Write out all of the data without omission, exactly as shown.

Records from a data collection
++++

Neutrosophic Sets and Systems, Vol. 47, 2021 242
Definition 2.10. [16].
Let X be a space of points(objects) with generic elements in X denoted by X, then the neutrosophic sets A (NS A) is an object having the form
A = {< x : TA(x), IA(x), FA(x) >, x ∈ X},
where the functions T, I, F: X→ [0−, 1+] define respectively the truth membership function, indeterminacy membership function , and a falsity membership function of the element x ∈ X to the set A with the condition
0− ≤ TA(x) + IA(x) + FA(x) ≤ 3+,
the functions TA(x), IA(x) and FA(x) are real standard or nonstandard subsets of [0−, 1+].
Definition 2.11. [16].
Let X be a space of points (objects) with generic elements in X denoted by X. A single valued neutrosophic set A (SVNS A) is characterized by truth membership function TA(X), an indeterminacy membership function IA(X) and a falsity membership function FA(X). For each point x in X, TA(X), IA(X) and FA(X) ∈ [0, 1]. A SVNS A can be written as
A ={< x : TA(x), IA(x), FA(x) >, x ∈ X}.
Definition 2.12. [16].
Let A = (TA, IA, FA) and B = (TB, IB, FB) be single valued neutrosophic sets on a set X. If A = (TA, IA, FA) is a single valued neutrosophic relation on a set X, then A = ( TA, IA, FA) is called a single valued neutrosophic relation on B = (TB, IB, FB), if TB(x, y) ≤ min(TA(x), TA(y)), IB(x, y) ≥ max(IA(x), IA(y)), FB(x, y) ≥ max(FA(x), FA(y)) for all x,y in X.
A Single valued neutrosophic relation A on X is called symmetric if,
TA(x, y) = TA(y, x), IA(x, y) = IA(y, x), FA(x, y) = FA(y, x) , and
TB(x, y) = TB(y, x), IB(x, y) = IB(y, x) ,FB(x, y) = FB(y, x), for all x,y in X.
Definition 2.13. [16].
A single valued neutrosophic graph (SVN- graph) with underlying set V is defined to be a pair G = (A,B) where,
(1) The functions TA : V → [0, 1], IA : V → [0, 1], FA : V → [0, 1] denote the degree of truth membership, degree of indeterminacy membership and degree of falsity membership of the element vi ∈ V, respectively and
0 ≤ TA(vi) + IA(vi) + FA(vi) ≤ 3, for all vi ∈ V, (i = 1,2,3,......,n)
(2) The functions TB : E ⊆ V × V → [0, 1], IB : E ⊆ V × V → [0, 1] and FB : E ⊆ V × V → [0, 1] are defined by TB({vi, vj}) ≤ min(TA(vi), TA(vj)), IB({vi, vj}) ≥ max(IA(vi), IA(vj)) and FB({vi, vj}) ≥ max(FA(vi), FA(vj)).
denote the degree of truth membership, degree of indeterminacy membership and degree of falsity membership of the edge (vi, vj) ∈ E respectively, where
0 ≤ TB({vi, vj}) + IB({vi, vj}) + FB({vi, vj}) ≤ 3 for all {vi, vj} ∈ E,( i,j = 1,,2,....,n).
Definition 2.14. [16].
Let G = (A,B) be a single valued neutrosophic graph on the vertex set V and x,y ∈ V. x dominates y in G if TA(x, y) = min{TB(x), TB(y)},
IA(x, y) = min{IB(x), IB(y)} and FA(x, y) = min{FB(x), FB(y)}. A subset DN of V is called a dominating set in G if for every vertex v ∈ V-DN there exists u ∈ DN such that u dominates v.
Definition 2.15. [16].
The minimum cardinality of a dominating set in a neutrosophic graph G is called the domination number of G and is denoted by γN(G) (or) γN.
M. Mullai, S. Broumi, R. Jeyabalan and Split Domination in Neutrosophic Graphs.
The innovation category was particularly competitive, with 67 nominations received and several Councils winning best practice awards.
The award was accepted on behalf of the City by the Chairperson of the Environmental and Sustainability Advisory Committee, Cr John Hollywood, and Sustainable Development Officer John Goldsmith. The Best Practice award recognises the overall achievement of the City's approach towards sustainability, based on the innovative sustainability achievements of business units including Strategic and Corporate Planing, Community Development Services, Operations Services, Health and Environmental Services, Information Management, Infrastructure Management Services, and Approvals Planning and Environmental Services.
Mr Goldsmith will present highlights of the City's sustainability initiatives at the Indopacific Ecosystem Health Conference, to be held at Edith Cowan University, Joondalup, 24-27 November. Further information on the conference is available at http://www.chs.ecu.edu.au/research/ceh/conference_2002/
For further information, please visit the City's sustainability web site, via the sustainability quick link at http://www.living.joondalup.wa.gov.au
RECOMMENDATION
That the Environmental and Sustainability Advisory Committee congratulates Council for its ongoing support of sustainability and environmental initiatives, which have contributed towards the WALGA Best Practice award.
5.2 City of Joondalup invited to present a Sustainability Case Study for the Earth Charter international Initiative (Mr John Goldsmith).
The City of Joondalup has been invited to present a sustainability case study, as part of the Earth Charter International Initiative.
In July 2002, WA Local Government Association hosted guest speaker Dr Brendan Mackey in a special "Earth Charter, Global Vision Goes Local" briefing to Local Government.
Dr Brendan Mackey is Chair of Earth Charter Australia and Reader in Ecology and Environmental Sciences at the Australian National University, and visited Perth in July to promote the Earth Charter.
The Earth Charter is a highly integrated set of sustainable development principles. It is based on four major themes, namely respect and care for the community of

++++

EXERCISE ANSWER
Neutrosophic Sets and Systems, Vol. 47, 2021 242
Definition 2.10. [16].
Let X be a space of points(objects) with generic elements in X denoted by X, then the neutrosophic sets A (NS A) is an object having the form
A = {< x : TA(x), IA(x), FA(x) >, x ∈ X},
where the functions T, I, F: X→ [0−, 1+] define respectively the truth membership function, indeterminacy membership function , and a falsity membership function of the element x ∈ X to the set A with the condition
0− ≤ TA(x) + IA(x) + FA(x) ≤ 3+,
the functions TA(x), IA(x) and FA(x) are real standard or nonstandard subsets of [0−, 1+].
Definition 2.11. [16].
Let X be a space of points (objects) with generic elements in X denoted by X. A single valued neutrosophic set A (SVNS A) is characterized by truth membership function TA(X), an indeterminacy membership function IA(X) and a falsity membership function FA(X). For each point x in X, TA(X), IA(X) and FA(X) ∈ [0, 1]. A SVNS A can be written as
A ={< x : TA(x), IA(x), FA(x) >, x ∈ X}.
Definition 2.12. [16].
Let A = (TA, IA, FA) and B = (TB, IB, FB) be single valued neutrosophic sets on a set X. If A = (TA, IA, FA) is a single valued neutrosophic relation on a set X, then A = ( TA, IA, FA) is called a single valued neutrosophic relation on B = (TB, IB, FB), if TB(x, y) ≤ min(TA(x), TA(y)), IB(x, y) ≥ max(IA(x), IA(y)), FB(x, y) ≥ max(FA(x), FA(y)) for all x,y in X.
A Single valued neutrosophic relation A on X is called symmetric if,
TA(x, y) = TA(y, x), IA(x, y) = IA(y, x), FA(x, y) = FA(y, x) , and
TB(x, y) = TB(y, x), IB(x, y) = IB(y, x) ,FB(x, y) = FB(y, x), for all x,y in X.
Definition 2.13. [16].
A single valued neutrosophic graph (SVN- graph) with underlying set V is defined to be a pair G = (A,B) where,
(1) The functions TA : V → [0, 1], IA : V → [0, 1], FA : V → [0, 1] denote the degree of truth membership, degree of indeterminacy membership and degree of falsity membership of the element vi ∈ V, respectively and
0 ≤ TA(vi) + IA(vi) + FA(vi) ≤ 3, for all vi ∈ V, (i = 1,2,3,......,n)
(2) The functions TB : E ⊆ V × V → [0, 1], IB : E ⊆ V × V → [0, 1] and FB : E ⊆ V × V → [0, 1] are defined by TB({vi, vj}) ≤ min(TA(vi), TA(vj)), IB({vi, vj}) ≥ max(IA(vi), IA(vj)) and FB({vi, vj}) ≥ max(FA(vi), FA(vj)).
denote the degree of truth membership, degree of indeterminacy membership and degree of falsity membership of the edge (vi, vj) ∈ E respectively, where
0 ≤ TB({vi, vj}) + IB({vi, vj}) + FB({vi, vj}) ≤ 3 for all {vi, vj} ∈ E,( i,j = 1,,2,....,n).
Definition 2.14. [16].
Let G = (A,B) be a single valued neutrosophic graph on the vertex set V and x,y ∈ V. x dominates y in G if TA(x, y) = min{TB(x), TB(y)},
IA(x, y) = min{IB(x), IB(y)} and FA(x, y) = min{FB(x), FB(y)}. A subset DN of V is called a dominating set in G if for every vertex v ∈ V-DN there exists u ∈ DN such that u dominates v.
Definition 2.15. [16].
The minimum cardinality of a dominating set in a neutrosophic graph G is called the domination number of G and is denoted by γN(G) (or) γN.
M. Mullai, S. Broumi, R. Jeyabalan and Split Domination in Neutrosophic Graphs.
The innovation category was particularly competitive, with 67 nominations received and several Councils winning best practice awards.
The award was accepted on behalf of the City by the Chairperson of the Environmental and Sustainability Advisory Committee, Cr John Hollywood, and Sustainable Development Officer John Goldsmith. The Best Practice award recognises the overall achievement of the City's approach towards sustainability, based on the innovative sustainability achievements of business units including Strategic and Corporate Planing, Community Development Services, Operations Services, Health and Environmental Services, Information Management, Infrastructure Management Services, and Approvals Planning and Environmental Services.
Mr Goldsmith will present highlights of the City's sustainability initiatives at the Indopacific Ecosystem Health Conference, to be held at Edith Cowan University, Joondalup, 24-27 November. Further information on the conference is available at http://www.chs.ecu.edu.au/research/ceh/conference_2002/
For further information, please visit the City's sustainability web site, via the sustainability quick link at http://www.living.joondalup.wa.gov.au
RECOMMENDATION
That the Environmental and Sustainability Advisory Committee congratulates Council for its ongoing support of sustainability and environmental initiatives, which have contributed towards the WALGA Best Practice award.
5.2 City of Joondalup invited to present a Sustainability Case Study for the Earth Charter international Initiative (Mr John Goldsmith).
The City of Joondalup has been invited to present a sustainability case study, as part of the Earth Charter International Initiative.
In July 2002, WA Local Government Association hosted guest speaker Dr Brendan Mackey in a special "Earth Charter, Global Vision Goes Local" briefing to Local Government.
Dr Brendan Mackey is Chair of Earth Charter Australia and Reader in Ecology and Environmental Sciences at the Australian National University, and visited Perth in July to promote the Earth Charter.
The Earth Charter is a highly integrated set of sustainable development principles. It is based on four major themes, namely respect and care for the community of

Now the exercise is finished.